Eros : The Hand
Un film et demi de Wong Kar Wai en quelques mois sur les écrans après quatre ans d’abstinence, les fans du Hong Kongais sont ravis. Autre motif de réjouissance, la présence de Gong Li au sommet de l’affiche dont le rôle dans 2046 avait des airs de résurrection pour la star chinoise. The Hand est le film le plus sombre et le plus érotique de Wong Kar Wai depuis Les Anges Déchus.
A l’origine du projet, Michelangelo Antonioni souhaitait réunir plusieurs réalisateurs autour du thème du désir amoureux. Le spectateur français devra d’abord subir un premier moyen-métrage sans intérêt du réalisateur italien et un second un peu plus divertissant de Steven Soderbergh. Déceptions, on a connu ces derniers plus inspirés.
Cette section d’Eros a été réalisée lors de l’interruption du tournage de 2046 au moment de l’épidémie de SRAS en Asie au cours de l’année 2003. D’où l’idée de centrer ce film sur la notion de contact, du toucher.
Après le Baroque de 2046, Wong Kar Wai a adopté un style plus épuré, avec quelques traces de ralenti tout au plus. En accord avec la tonalité sombre du récit, la photographie de Christopher Doyle ne laisse parfois émerger que les visages des personnages que viennent éclairer les lampes de chevet et les appliques murales.

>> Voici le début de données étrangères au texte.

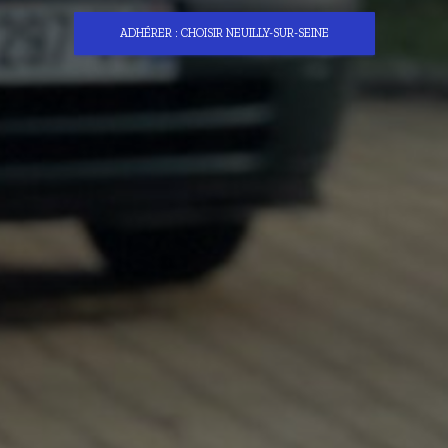
ADHÉRER : CHOISIR NEUILLY-SUR-SEINE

Apprenti tailleur, Zhang se voit confier la confection des robes de Mademoiselle Hua. Lors de sa première visite, la courtisane jouée par Gong Li lui donnera une leçon qu’il n’oubliera jamais : comment peux-tu coudre des robes si tu n’as jamais touché une femme ? Et Mlle Hua de le déniaiser car les éclats des ébats de la courtisane avec son amant n’ont pas le jeune homme laissé de marbre... Zhang lui vouera dès lors un amour et un dévouement inconditionnels.

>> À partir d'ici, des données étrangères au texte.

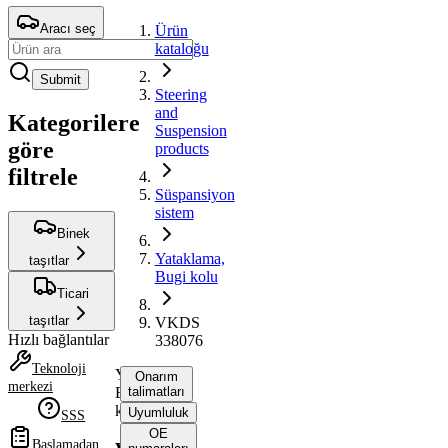
Aracı seç
Ürün
kataloğu
Submit
Steering
and
Kategorilere
Suspension
göre
products
filtrele
Süspansiyon
sistem
Binek
Yataklama,
taşıtlar
Bugi kolu
Ticari
taşıtlar
VKDS
Hızlı bağlantılar
338076
Teknoloji
Yataklama,
Onarım
merkezi
Bugi
talimatları
kolu
Uyumluluk
SSS
OE
Başlamadan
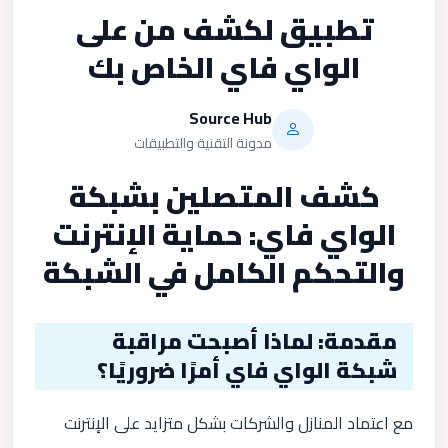
تطبيق لكشف من على
الواي فاي الخاص بك
Source Hub
مدونة التقنية والتطبيقات
كشف المتصلين بشبكة
الواي فاي: حماية الإنترنت
والتحكم الكامل في الشبكة
مقدمة: لماذا أصبحت مراقبة
شبكة الواي فاي أمرًا ضروريًا؟
مع اعتماد المنازل والشركات بشكل متزايد على الإنترنت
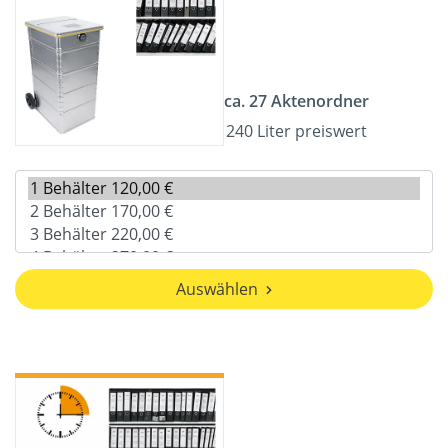
ca. 27 Aktenordner
240 Liter preiswert
Auswählen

Le thème de prédilection de Wong Kar Wai - l’amour impossible - est une nouvelle fois présent. Cependant, par rapport à ses derniers films où la sensualité dominait l’écran, tandis que l’érotisme était cantonné hors champs, celui-ci fait un retour marqué devant la caméra.
On connaît le goût de Wong Kar Wai pour les robes de ses héroïnes, ses gros plans sur leurs pieds, mais jamais son cinéma n’a été aussi explicitement fétichiste. Zhang projette son amour pour la courtisane sur les robes qu’il fabrique pour elle, qu’il ajuste sur elle. Contact entre la chair et le tissus, entre les chairs, mais pas de liaison amoureuse, du moins si on l’entend comme une relation à double sens.

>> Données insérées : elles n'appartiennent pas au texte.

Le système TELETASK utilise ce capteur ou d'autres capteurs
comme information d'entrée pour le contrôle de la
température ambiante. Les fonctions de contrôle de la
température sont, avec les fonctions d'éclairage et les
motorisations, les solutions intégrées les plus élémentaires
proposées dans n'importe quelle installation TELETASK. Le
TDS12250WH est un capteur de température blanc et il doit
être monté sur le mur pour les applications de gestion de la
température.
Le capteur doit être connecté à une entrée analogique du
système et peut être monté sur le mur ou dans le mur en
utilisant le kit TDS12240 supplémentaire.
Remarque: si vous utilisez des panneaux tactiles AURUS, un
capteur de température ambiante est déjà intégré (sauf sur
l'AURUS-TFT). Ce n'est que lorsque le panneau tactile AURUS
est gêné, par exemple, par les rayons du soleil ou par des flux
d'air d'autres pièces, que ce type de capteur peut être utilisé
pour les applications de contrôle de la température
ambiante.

Après Maggie Cheung et Zhang Ziyi, Wong Kar Wai offre encore une fois un superbe écrin à une actrice chinoise. Gong Li, redécouverte dans 2046, se montre à la hauteur pour jouer cette courtisane au destin tragique.
Eros est sorti sur les écrans français le 6 juillet 2005, et est par ailleurs déjà disponible en DVD HK, sous-titré anglais.